Having been reading social policy this term (and currently writing an assignment on it) it got me thinking about how this is contributed to by our government. If a young person is NEET (not in education, employment or training) the social exclusion unit have a very structured strategy to turn said young person into EET (In employment, education, or training). It would seem that in our world of targets, development, hoop jumping and achieving 'hard outcomes' there is little space for the developing of 'soft skills' or making space for individuals to take their life journey which is right for them. The government decide whether a young person is not following the 'right' life path and try to push them back onto it if they are not. While this is all very noble in terms of working to reduce social exclusion, it is all to their very structured and boxed agenda. In thinking through this my mind flicks back to Frieire and other liberation thinkers. If we try to liberate people by riding in to rescue them then we are simply becoming the new oppressor ourselves.
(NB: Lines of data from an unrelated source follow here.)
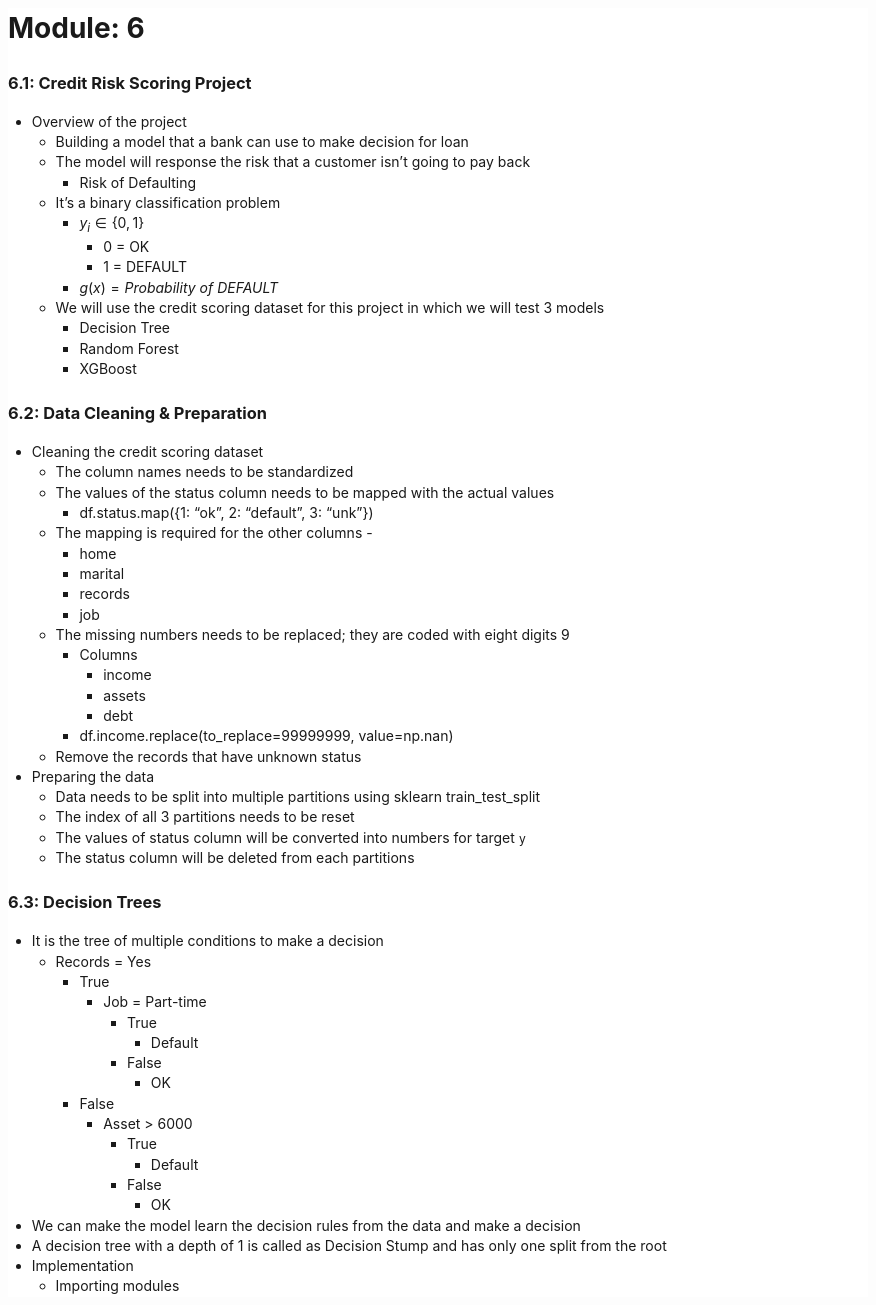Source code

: # Module: 6

### 6.1: Credit Risk Scoring Project

- Overview of the project
    - Building a model that a bank can use to make decision for loan
    - The model will response the risk that a customer isn’t going to pay back
        - Risk of Defaulting
    - It’s a binary classification problem
        - $y_i \in \{0, 1\}$
            - 0 = OK
            - 1 = DEFAULT
        - $g(x) = Probability\ of \ DEFAULT$
    - We will use the credit scoring dataset for this project in which we will test 3 models
        - Decision Tree
        - Random Forest
        - XGBoost

### 6.2: Data Cleaning & Preparation

- Cleaning the credit scoring dataset
    - The column names needs to be standardized
    - The values of the status column needs to be mapped with the actual values
        - df.status.map({1: “ok”, 2: “default”, 3: “unk”})
    - The mapping is required for the other columns -
        - home
        - marital
        - records
        - job
    - The missing numbers needs to be replaced; they are coded with eight digits 9
        - Columns
            - income
            - assets
            - debt
        - df.income.replace(to_replace=99999999, value=np.nan)
    - Remove the records that have unknown status
- Preparing the data
    - Data needs to be split into multiple partitions using sklearn train_test_split
    - The index of all 3 partitions needs to be reset
    - The values of status column will be converted into numbers for target `y`
    - The status column will be deleted from each partitions

### 6.3: Decision Trees

- It is the tree of multiple conditions to make a decision
    - Records = Yes
        - True
            - Job = Part-time
                - True
                    - Default
                - False
                    - OK
        - False
            - Asset > 6000
                - True
                    - Default
                - False
                    - OK
- We can make the model learn the decision rules from the data and make a decision
- A decision tree with a depth of 1 is called as Decision Stump and has only one split from the root
- Implementation
    - Importing modules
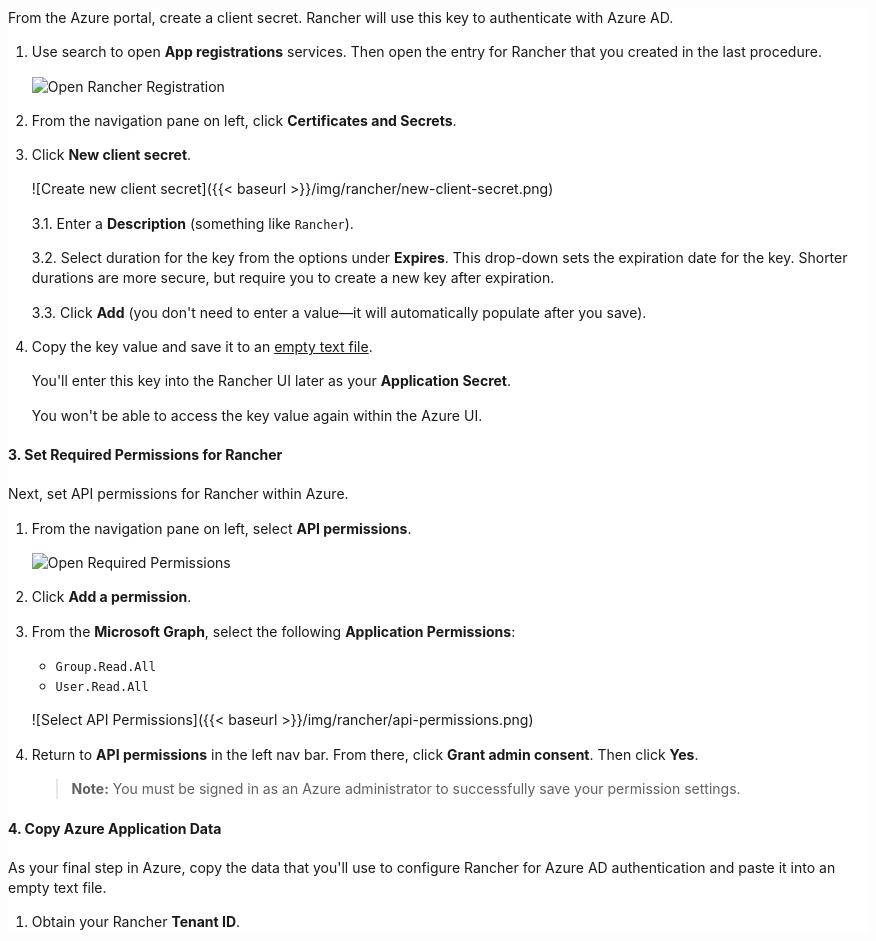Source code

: From the Azure portal, create a client secret. Rancher will use this key to authenticate with Azure AD.

1. Use search to open **App registrations** services. Then open the entry for Rancher that you created in the last procedure.

     ![Open Rancher Registration]({{<baseurl>}}/img/rancher/open-rancher-app-reg.png)

1. From the navigation pane on left, click **Certificates and Secrets**.

1. Click **New client secret**.

     ![Create new client secret]({{< baseurl >}}/img/rancher/new-client-secret.png)

    3.1. Enter a **Description** (something like `Rancher`).

    3.2. Select duration for the key from the options under **Expires**. This drop-down sets the expiration date for the key. Shorter durations are more secure, but require you to create a new key after expiration.

    3.3. Click **Add** (you don't need to enter a value—it will automatically populate after you save).
<a id="secret"></a>

1.  Copy the key value and save it to an [empty text file](#tip).

    You'll enter this key into the Rancher UI later as your **Application Secret**.

    You won't be able to access the key value again within the Azure UI.

#### 3. Set Required Permissions for Rancher

Next, set API permissions for Rancher within Azure.

1. From the navigation pane on left, select **API permissions**.

    ![Open Required Permissions]({{<baseurl>}}/img/rancher/select-req-permissions.png)

1. Click **Add a permission**.

1. From the **Microsoft Graph**, select the following **Application Permissions**: 
    - `Group.Read.All`
    - `User.Read.All`


    ![Select API Permissions]({{< baseurl >}}/img/rancher/api-permissions.png)


1. Return to **API permissions** in the left nav bar. From there, click **Grant admin consent**. Then click **Yes**.

    >**Note:** You must be signed in as an Azure administrator to successfully save your permission settings.


#### 4. Copy Azure Application Data

As your final step in Azure, copy the data that you'll use to configure Rancher for Azure AD authentication and paste it into an empty text file.

1. Obtain your Rancher **Tenant ID**.
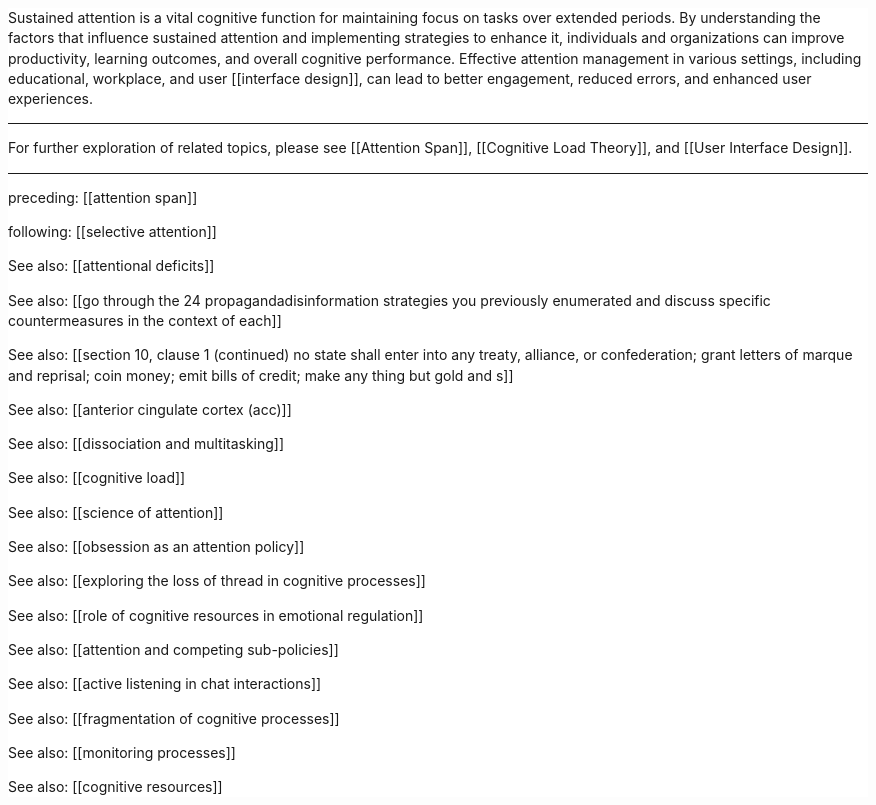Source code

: Sustained attention is a vital cognitive function for maintaining focus on tasks over extended periods. By understanding the factors that influence sustained attention and implementing strategies to enhance it, individuals and organizations can improve productivity, learning outcomes, and overall cognitive performance. Effective attention management in various settings, including educational, workplace, and user [[interface design]], can lead to better engagement, reduced errors, and enhanced user experiences.

---

For further exploration of related topics, please see [[Attention Span]], [[Cognitive Load Theory]], and [[User Interface Design]].


---

preceding: [[attention span]]  


following: [[selective attention]]

See also: [[attentional deficits]]


See also: [[go through the 24 propagandadisinformation strategies you previously enumerated and discuss specific countermeasures in the context of each]]


See also: [[section 10, clause 1 (continued) no state shall enter into any treaty, alliance, or confederation; grant letters of marque and reprisal; coin money; emit bills of credit; make any thing but gold and s]]


See also: [[anterior cingulate cortex (acc)]]


See also: [[dissociation and multitasking]]


See also: [[cognitive load]]


See also: [[science of attention]]


See also: [[obsession as an attention policy]]


See also: [[exploring the loss of thread in cognitive processes]]


See also: [[role of cognitive resources in emotional regulation]]


See also: [[attention and competing sub-policies]]


See also: [[active listening in chat interactions]]


See also: [[fragmentation of cognitive processes]]


See also: [[monitoring processes]]


See also: [[cognitive resources]]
Maybe by trying to push young people and others to go through the hoops in society that someone has said are the 'right' ones and disuading people from 'bad' paths in life (whichever nominal cabinet minister decided which were good and which were bad) we are in fact oppressing them.

When we consider the young parent, maybe rather than trying to automatically 'get them into Employment, Education or Training', we should allow them to say that what s/he wants in life could be to be a parent and get their identity, sense of achievment and contribution to society from bringing up their baby? When we consider their contribution to society, maybe rather than measuring it in terms of benefits recieved or work output we could think about what society might gain from the unique contribution that someone who has the challenging painful fulfilling beauiful heartbreaking wonderful person building insight gaining experiences of parenthood at an earlier age than is considered normal or appropriate.

Would love to hear of people's thoughts or experiences on this.